Three Reasons to Reject Federal Hate Crime Charges Against George Zimmerman
WFTV, the ABC affiliate in Orlando, reports that the FBI is looking for evidence to support federal hate crime charges against George Zimmerman for shooting Trayvon Martin on February 26. Three reasons it should stop:
1. There is very little evidence that Zimmerman hates black people, let alone that he shot Martin because he hates black people.
2. In the absence of a legal justification (such as self-defense), killing people should be a crime, but hating them because of their skin color should not be. By treating crimes more severely when they are motivated by bigotry, hate crime laws effectively punish people for their beliefs.
3. Federal hate crime laws are even worse, because they expose defendants to double jeopardy (although the courts deny this reality by calling it "dual sovereignty"). The federal investigation means that even if a Florida jury acquits Zimmerman of second-degree murder and manslaughter, he can be tried again for the same crime (killing Martin) under a different label (a possibility I noted two months ago).
Meanwhile, ABC reports that newly revealed medical evidence supports Zimmerman's self-defense claim:
A medical report compiled by the family physician of Trayvon Martin shooter George Zimmerman and obtained exclusively by ABC News found that Zimmerman was diagnosed with a "closed fracture" of his nose, a pair of black eyes, two lacerations to the back of his head and a minor back injury the day after he fatally shot Martin during an alleged altercation….

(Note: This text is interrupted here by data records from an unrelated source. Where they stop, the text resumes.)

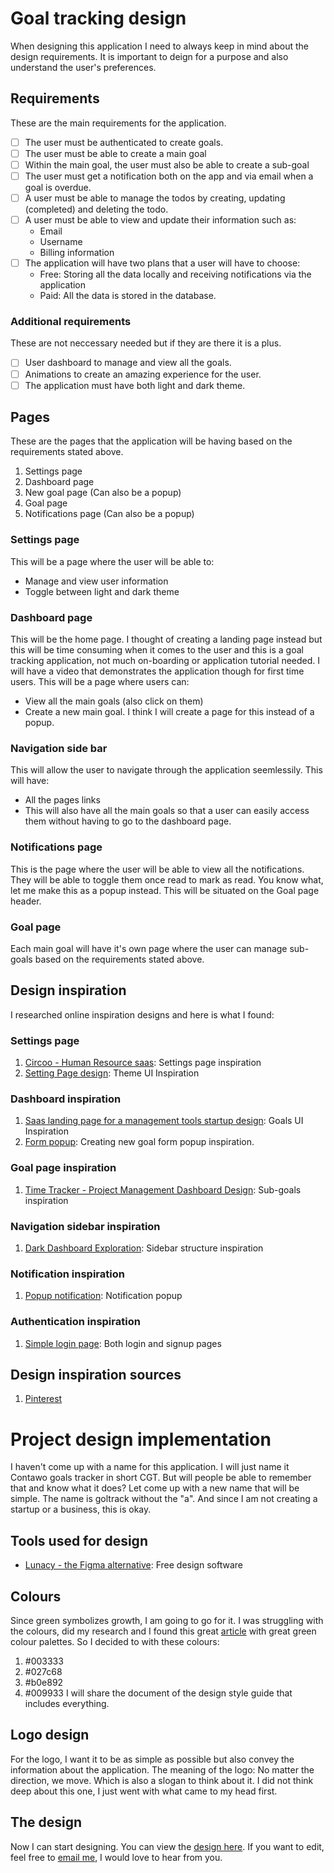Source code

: # Goal tracking design
When designing this application I need to always keep in mind about the design requirements. It is important to deign for a purpose and also understand the user's preferences.

## Requirements
These are the main requirements for the application.
- [ ] The user must be authenticated to create goals.
- [ ] The user must be able to create a main goal
- [ ] Within the main goal, the user must also be able to create a sub-goal
- [ ] The user must get a notification both on the app and via email when a goal is overdue.
- [ ] A user must be able to manage the todos by creating, updating (completed) and deleting the todo.
- [ ] A user must be able to view and update their information such as:
    - Email
    - Username
    - Billing information
- [ ] The application will have two plans that a user will have to choose:
    - Free: Storing all the data locally and receiving notifications via the application
    - Paid: All the data is stored in the database.

### Additional requirements
These are not neccessary needed but if they are there it is a plus.
- [ ] User dashboard to manage and view all the goals.
- [ ] Animations to create an amazing experience for the user.
- [ ] The application must have both light and dark theme.

## Pages
These are the pages that the application will be having based on the requirements stated above.
1. Settings page
2. Dashboard page
3. New goal page (Can also be a popup)
4. Goal page
5. Notifications page (Can also be a popup)

### Settings page
This will be a page where the user will be able to:
- Manage and view user information
- Toggle between light and dark theme

### Dashboard page
This will be the home page. I thought of creating a landing page instead but this will be time consuming when it comes to the user and this is a goal tracking application, not much on-boarding or application tutorial needed. I will have a video that demonstrates the application though for first time users.
This will be a page where users can:
- View all the main goals (also click on them)
- Create a new main goal. I think I will create a page for this instead of a popup.

### Navigation side bar
This will allow the user to navigate through the application seemlessily. This will have:
- All the pages links
- This will also have all the main goals so that a user can easily access them without having to go to the dashboard page.

### Notifications page
This is the page where the user will be able to view all the notifications. They will be able to toggle them once read to mark as read.
You know what, let me make this as a popup instead. This will be situated on the Goal page header.

### Goal page
Each main goal will have it's own page where the user can manage sub-goals based on the requirements stated above.

## Design inspiration
I researched online inspiration designs and here is what I found:
### Settings page
1. [Circoo - Human Resource saas](https://za.pinterest.com/pin/350858627236674258/): Settings page inspiration
2. [Setting Page design](https://za.pinterest.com/pin/1090504497258873997/): Theme UI Inspiration

### Dashboard inspiration
1. [Saas landing page for a management tools startup design](https://za.pinterest.com/pin/561190803583322523/): Goals UI Inspiration
2. [Form popup](https://za.pinterest.com/pin/489625790754799001/): Creating new goal form popup inspiration.

### Goal page inspiration
1. [Time Tracker - Project Management Dashboard Design](https://za.pinterest.com/pin/605452743674222230/): Sub-goals inspiration

### Navigation sidebar inspiration
1. [Dark Dashboard Exploration](https://za.pinterest.com/pin/583568064240733908/): Sidebar structure inspiration

### Notification inspiration 
1. [Popup notification](https://za.pinterest.com/pin/626281891958341065/): Notification popup

### Authentication inspiration
1. [Simple login page](https://za.pinterest.com/pin/711146597424294868/): Both login and signup pages

## Design inspiration sources
1. [Pinterest](https://za.pinterest.com/)

# Project design implementation
I haven't come up with a name for this application. I will just name it Contawo goals tracker in short CGT. But will people be able to remember that and know what it does? Let come up with a new name that will be simple. The name is goltrack without the "a". And since I am not creating a startup or a business, this is okay.

## Tools used for design
- [Lunacy - the Figma alternative](https://icons8.com/lunacy): Free design software

## Colours
Since green symbolizes growth, I am going to go for it. I was struggling with the colours, did my research and I found this great [article](https://piktochart.com/blog/green-color-palette-combinations/) with great green colour palettes. So I decided to with these colours:
1. #003333
2. #027c68
3. #b0e892
4. #009933
I will share the document of the design style guide that includes everything.

## Logo design
For the logo, I want it to be as simple as possible but also convey the information about the application. The meaning of the logo: No matter the direction, we move. Which is also a slogan to think about it. I did not think deep about this one, I just went with what came to my head first.

## The design
Now I can start designing. You can view the [design here](https://lun-za.icons8.com/d/5AMG-4cx9UOKeVrZ63Ophg?page=5QMG-4cx9UOKeVrZ63Ophg&vp=997,-618,3334,2264). If you want to edit, feel free to [email me](awonke@contawo.com), I would love to hear from you.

The record shows that Zimmerman also suffered bruising in the upper lip and cheek and lower back pain. The two lacerations on the back of his head, one of them nearly an inch long, the other about a quarter-inch long, were first revealed in photos obtained exclusively by ABC News last month.
These injuries, the very existence of which lawyers for Martin's family questioned, are consistent with Zimmerman's story, although hardly conclusive evidence that he is telling the truth about his fight with Martin. But if this evidence, together with everything else Zimmerman presents in his defense, persuades a jury to acquit him, the Justice Department reserves the right to try, try again. Should Zimmerman be convicted of murder as a federal hate crime, WFTV notes, "he could face the death penalty."